Dennoch betrachtete die Scranton-Kommission die Politisierung der Hochschulbildung als Sieg für studentische Radikale. Dem späteren Bericht zufolge „streikten die Studenten nicht gegen ihre Universitäten; es gelang ihnen, ihre Universitäten dazu zu bringen, gegen die nationale Politik vorzugehen.“ Um zu verhindern, dass sich das wiederholt, und um das Leben auf dem Campus wieder zu normalisieren, waren sich die Kommissare einig: „Nichts ist wichtiger als ein Ende des Krieges.“
In einem Boston Globe-Interview zum dreißigsten Jahrestag dieses Aufschwungs argumentierte Isserman, dass er „das Produkt einzigartiger Umstände war, die, wenig überraschend, Empörung bei einer Generation von Studenten hervorriefen, die bereits an Proteste und Demonstrationen gewöhnt war.“ Es ist unwahrscheinlich, dass wir jemals wieder eine solche Bewegung erleben werden.“
Das galt sicherlich auch für die nächsten Jahre, als der Vietnamkrieg zu Ende ging und Nixon, nachdem er seine Wiederwahl gewonnen hatte, 1974 wegen des Watergate-Skandals ein Amtsenthebungsverfahren, öffentliche Schande und einen erzwungenen Rücktritt erwirkte.
Doch in den letzten zwei Jahrzehnten sind College- und Oberstufenschüler im ganzen Land wieder gut sichtbar und koordiniert auf die Straße gegangen. Im März 2003 strömten sie aus 350 Schulen, um gegen die bevorstehende US-Invasion im Irak zu protestieren. Fünfzehn Jahre später gingen etwa eine Million Schüler aus 1 Schulen auf die Straße, um an einer siebzehnminütigen Mahnwache teilzunehmen, die als Reaktion auf die Massenerschießung an der Parkland High School in Florida organisiert wurde. Und erst letzten September verließen Hunderttausende Schüler die Schule, um an Kundgebungen und Märschen teilzunehmen, die im Rahmen eines globalen Klimastreiks organisiert wurden.
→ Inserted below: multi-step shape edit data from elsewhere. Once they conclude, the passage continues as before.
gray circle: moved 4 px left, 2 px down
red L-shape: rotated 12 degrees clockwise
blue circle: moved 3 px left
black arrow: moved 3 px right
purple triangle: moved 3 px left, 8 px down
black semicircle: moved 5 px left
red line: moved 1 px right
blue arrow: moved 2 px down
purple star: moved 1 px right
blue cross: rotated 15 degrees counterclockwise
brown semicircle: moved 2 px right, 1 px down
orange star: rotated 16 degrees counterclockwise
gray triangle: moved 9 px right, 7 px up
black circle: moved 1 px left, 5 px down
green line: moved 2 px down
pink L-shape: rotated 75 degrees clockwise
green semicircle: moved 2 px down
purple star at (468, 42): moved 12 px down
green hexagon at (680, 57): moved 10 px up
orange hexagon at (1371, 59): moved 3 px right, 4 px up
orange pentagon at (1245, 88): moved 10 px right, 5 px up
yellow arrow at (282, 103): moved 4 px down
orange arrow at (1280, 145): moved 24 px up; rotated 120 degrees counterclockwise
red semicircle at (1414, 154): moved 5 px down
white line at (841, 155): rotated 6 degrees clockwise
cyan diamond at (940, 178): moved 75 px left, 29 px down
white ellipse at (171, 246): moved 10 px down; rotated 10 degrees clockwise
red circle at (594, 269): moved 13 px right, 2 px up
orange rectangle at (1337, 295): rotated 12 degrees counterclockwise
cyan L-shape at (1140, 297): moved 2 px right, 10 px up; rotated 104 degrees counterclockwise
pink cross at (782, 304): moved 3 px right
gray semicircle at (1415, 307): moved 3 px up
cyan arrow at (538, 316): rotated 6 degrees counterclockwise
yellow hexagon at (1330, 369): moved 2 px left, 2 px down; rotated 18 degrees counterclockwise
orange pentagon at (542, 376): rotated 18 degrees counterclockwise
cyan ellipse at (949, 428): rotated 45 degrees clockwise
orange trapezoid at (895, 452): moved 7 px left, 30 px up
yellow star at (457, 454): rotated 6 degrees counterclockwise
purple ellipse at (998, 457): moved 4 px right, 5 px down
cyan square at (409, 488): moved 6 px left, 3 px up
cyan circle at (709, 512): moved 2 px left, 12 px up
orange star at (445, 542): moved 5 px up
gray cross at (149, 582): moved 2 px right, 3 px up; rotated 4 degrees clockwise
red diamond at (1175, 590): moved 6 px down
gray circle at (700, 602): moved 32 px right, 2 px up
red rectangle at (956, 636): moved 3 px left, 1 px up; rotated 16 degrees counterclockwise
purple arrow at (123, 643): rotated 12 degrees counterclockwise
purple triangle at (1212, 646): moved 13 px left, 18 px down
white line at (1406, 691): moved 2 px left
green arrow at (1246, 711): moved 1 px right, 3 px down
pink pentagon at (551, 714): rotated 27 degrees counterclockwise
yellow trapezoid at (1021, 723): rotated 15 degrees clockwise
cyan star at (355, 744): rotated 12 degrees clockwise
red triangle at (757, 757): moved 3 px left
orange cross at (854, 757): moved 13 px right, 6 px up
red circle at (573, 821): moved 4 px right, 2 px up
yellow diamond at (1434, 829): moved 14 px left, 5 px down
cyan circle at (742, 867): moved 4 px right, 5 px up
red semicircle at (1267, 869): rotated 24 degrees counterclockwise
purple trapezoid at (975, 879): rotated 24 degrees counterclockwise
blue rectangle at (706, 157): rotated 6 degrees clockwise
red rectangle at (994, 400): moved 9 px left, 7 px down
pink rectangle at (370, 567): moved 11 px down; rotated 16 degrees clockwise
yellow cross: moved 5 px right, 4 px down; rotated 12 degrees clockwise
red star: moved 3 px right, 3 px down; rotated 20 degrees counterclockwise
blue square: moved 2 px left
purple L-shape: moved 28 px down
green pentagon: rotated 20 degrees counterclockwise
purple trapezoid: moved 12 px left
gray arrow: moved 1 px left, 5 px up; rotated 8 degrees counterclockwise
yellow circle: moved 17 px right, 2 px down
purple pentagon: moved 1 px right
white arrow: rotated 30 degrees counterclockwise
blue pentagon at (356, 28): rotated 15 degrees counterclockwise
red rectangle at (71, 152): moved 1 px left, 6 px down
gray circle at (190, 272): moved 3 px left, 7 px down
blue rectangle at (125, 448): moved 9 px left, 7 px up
Universitäten und weiterführende Schulen erleben derzeit eine Schließung ihrer Campusgelände, wenn auch ganz anderer Art. Aber wenn diese Institutionen wieder geöffnet werden, werden die Bedingungen neue politische Anforderungen erfordern. Eine Rückkehr zum normalen Willen nicht gut genug sein. Wenn der Schulbetrieb wieder aufgenommen wird, könnte die Geschichte eines Streiks, der stattfand, nachdem vor fünfzig Jahren dank Richard Nixon der Schatten des Todes über die Campusgelände fiel, für die Herausforderung der „nationalen Politik“ unter dem ebenso giftigen Donald Trump relevanter werden.